Jueves, 3 de enero de 2008 | Hoy
PSICOLOGíA › A PARTIR DEL CASO DE UNA PRISIONERA DE LAS FARC
Por Sergio Zabalza
“Y se convierte inmediatamente en La Cautiva, los caciques le hacen un enema, le abren el c... para sacarle el chico... el marido se queda con la nena /pero ella consigue conservar un escapulario con una foto borroneada,/ de un camarín donde.../ Hay Cadáveres.” (Néstor Perlongher, fragmento del poema “Cadáveres”.
A propósito de la eventual liberación de Clara Rojas –la rehén colombiana que concibió un hijo con uno de sus captores de las FARC–, vuelven a escucharse referencias al denominado síndrome de Estocolmo. Esta supuesta entidad vio la luz luego de que una mujer cautiva de los asaltantes a un banco en esa ciudad apareció en los diarios de la época concediendo –antes de ser liberada– un beso apasionado a uno de sus cancerberos. Se conformó entonces un presunto cuadro clínico, sumamente incorporado al discurso cotidiano y coloquial de políticos y formadores de opinión, que engloba toda actitud tierna –tal como Freud gustaba calificar a los gestos amorosos– de un sujeto a su supuesto victimario, con el consabido peligro de estigmatizar desde la más hueca liviandad imaginaria cualquier conducta como enfermedad.
Lo cierto es que, si no se precisan las coordenadas simbólicas de aquellas supuestas alteraciones psíquicas, corremos el disparatado riesgo de poner en la misma bolsa a personajes tan disímiles como Natasha Kampush –la joven austríaca secuestrada durante toda su adolescencia–, Luis Vergottini –el abogado defensor de Musa Azar, que a su vez fue víctima de sus atropellos– o Dorotea Bazán, esa criolla capturada por el malón, que Mercedes Sosa inmortalizó al cantar en “Mujeres argentinas” la letra de Félix Luna: “Yo no soy huinca capitán, india soy, por amor, capitán”.
(Un párrafo aparte merecen los supuestos amores que la tortura despierta. Hasta ahora desconocemos el fehaciente testimonio de un sujeto que haya elegido como objeto de amor al verdugo que efectivamente le aplicara el tormento. Por otra parte, si bien lejos estamos de intentar un juicio moral para los que en la atroz noche del terrorismo de Estado entablaron relaciones con represores, ¿no estaríamos arrasando la responsabilidad subjetiva de los involucrados al poner una etiqueta de enfermedad a lo que quizá fue una decisión, radical y terrible, pero decisión al fin?)

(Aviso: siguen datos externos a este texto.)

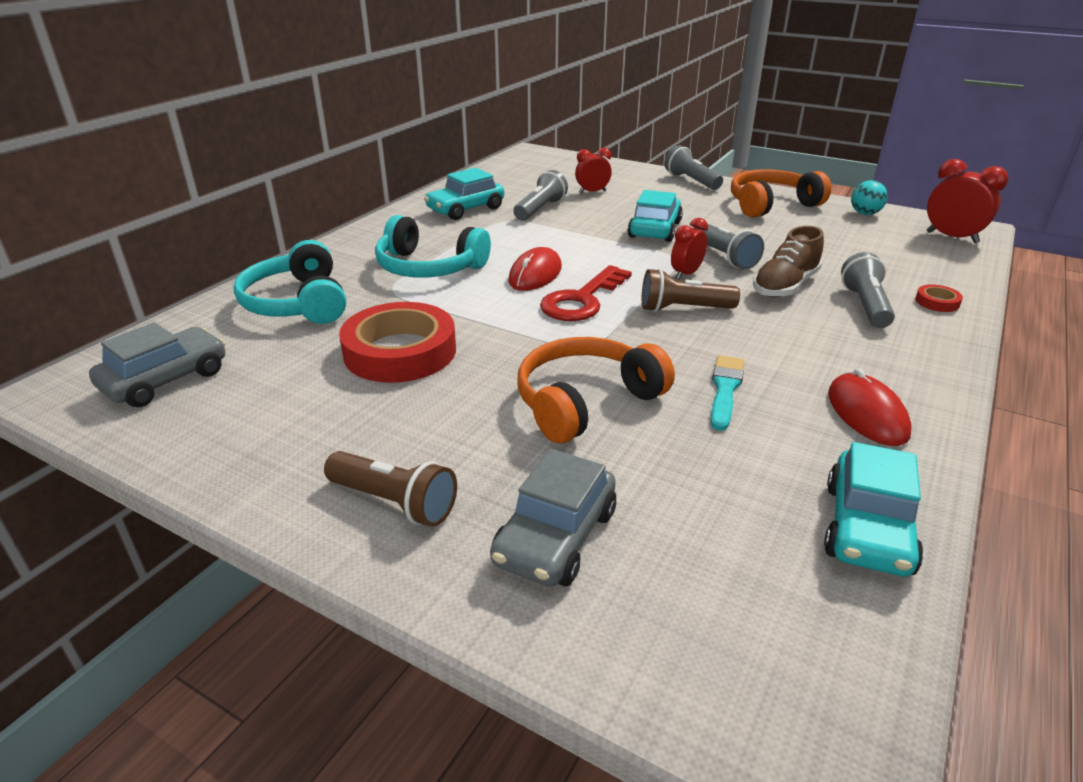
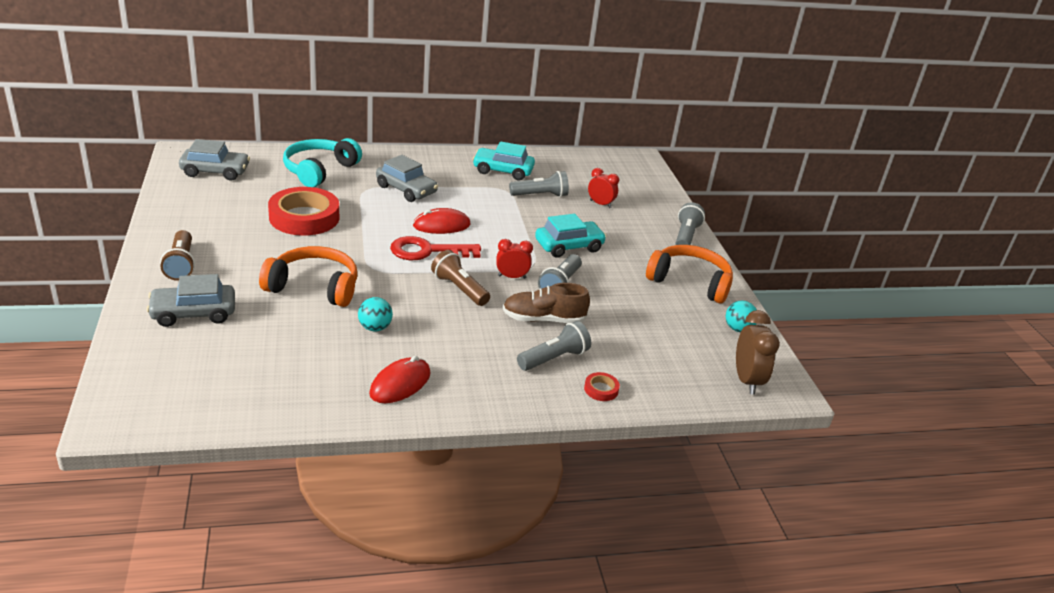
camera: 45 degrees right, 0 degrees up
turquoise headphones [375,215,491,278] -> grey car [376,155,438,202]
turquoise brush [711,355,744,431] -> turquoise ball [358,297,393,332]
turquoise car [824,442,924,577] -> none
red clock [926,159,1008,243] -> brown clock [736,310,780,395]

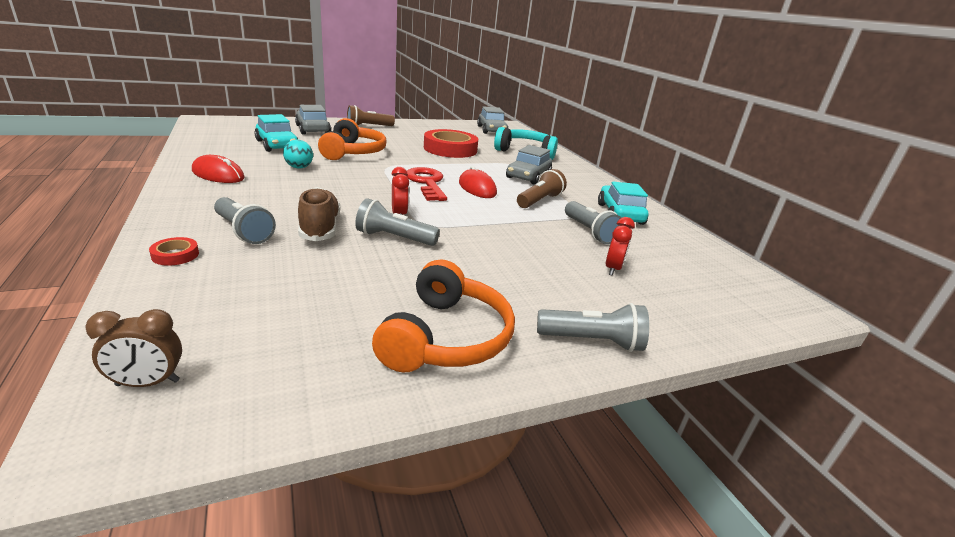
camera: 80 degrees right, 5 degrees down
brown flashlight [431,250,490,306] -> brown flashlight moved to [517,169,567,208]
turquoise car [535,214,607,258] -> turquoise car moved to [255,114,298,152]
turquoise ball [726,301,757,332] -> none
brown clock [736,310,780,395] -> brown clock [85,309,182,387], size x0.66

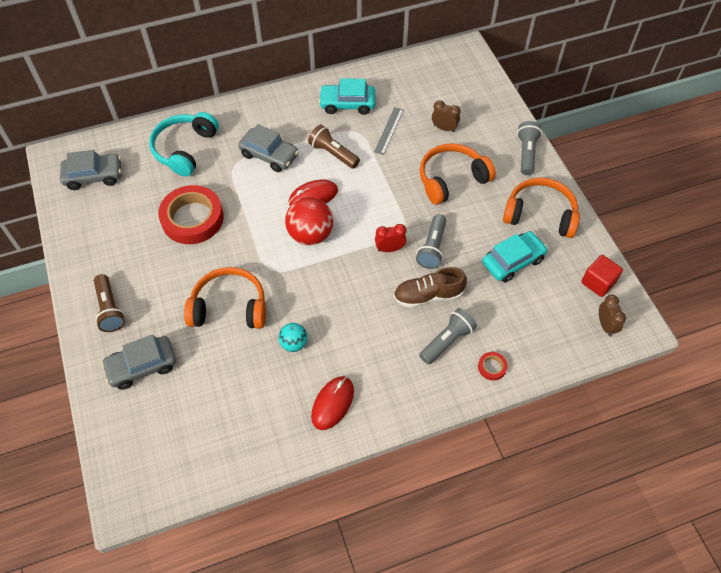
camera: 85 degrees left, 30 degrees up
turquoise car [255,114,298,152] -> turquoise car moved to [482,231,548,283]
red key [407,167,447,201] -> red ball [285,197,333,245]
grey flashlight [565,201,621,244] -> grey ruler [374,107,404,155]
red clock [605,217,635,276] -> brown clock [432,100,461,132]
none -> orange headphones [420,143,496,205]
none -> red cube [581,255,623,297]

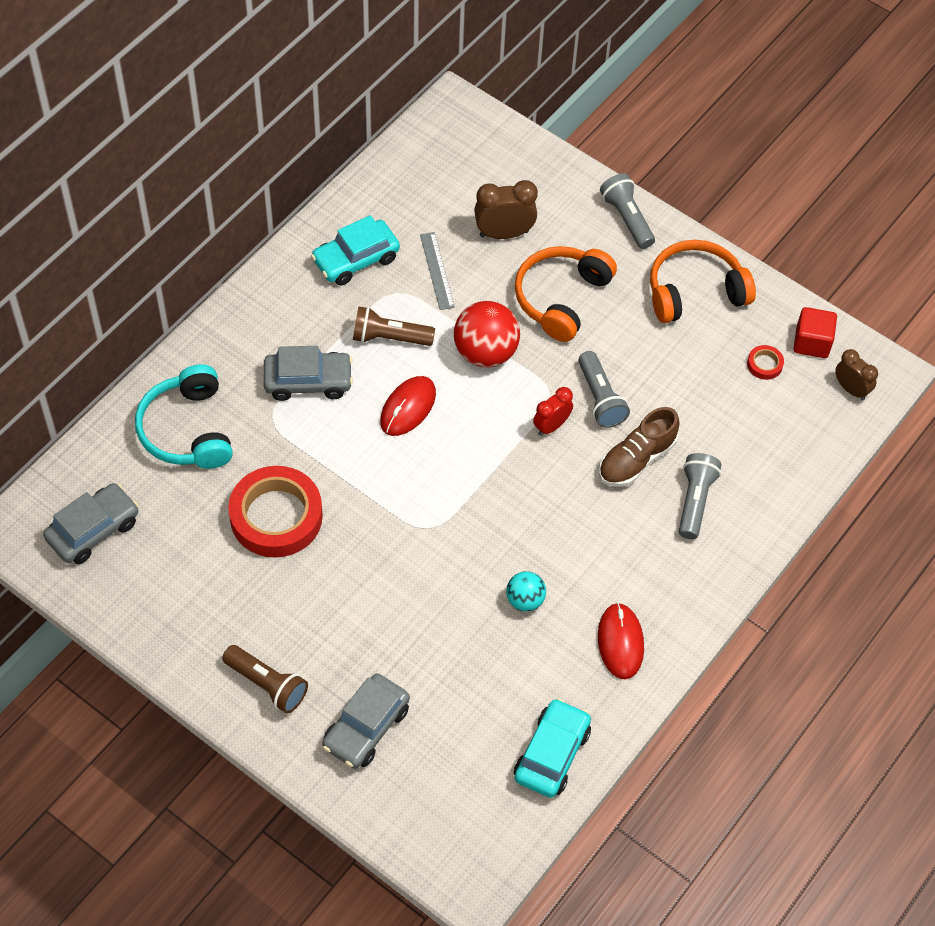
camera: 35 degrees left, 0 degrees up
orange headphones [184,267,266,329] -> none
red ball [285,197,333,245] -> red ball moved to [454,301,520,368]
brown clock [432,100,461,132] -> brown clock [474,180,538,239], size x1.51
red tape [478,352,507,381] -> red tape moved to [747,345,784,380]
turquoise car [482,231,548,283] -> turquoise car moved to [514,698,591,798]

Lo cierto es que de ninguna manera es necesario estar secuestrado para que emerja una de las más complejas y conflictivas realidades humanas: el masoquismo. Aquel que leyó “Pegan a un niño”, de Freud, sabe que el episodio de seducción infantil es un hecho que tiene realidad psíquica, aunque no necesariamente histórica: en su eficaz fantasía, el sujeto padece el goce proveniente de someterse a la sexualidad del Otro.
En efecto, en virtud del desamparo con que llegamos al mundo, es el Otro quien, al hablar, nos demanda primero: somos objetos de esa demanda; así nuestra preciada condición de sujetos supone, previamente, la de objeto. La demanda del Otro impone que habitemos como objeto de goce. ¿Hasta dónde estamos dispuestos a reconocer esta inquietante realidad? La respuesta concierne a la diferencia entre quien se hace cargo de la oscura satisfacción que lo habita y la hipocresía de quienes depositan en un otro el lugar de objeto que su moral no tolera.
Por eso, y teniendo en cuenta que no se necesita estar plantado en una posición masoquista para seguir adelante cuando la propia vida está en manos de otro, convendría formular la pregunta que el denominado síndrome de Estocolmo invisibiliza al soslayar la responsabilidad subjetiva de los involucrados. Para este caso, ¿cuándo estaría demostrando más abiertamente Clara Rojas su supuesto sometimiento: al engendrar un niño con un miembro de las FARC o cuando se prestó a acompañar por propia voluntad a su amiga –y jefa– Ingrid Betancourt, en la prisión de la selva colombiana?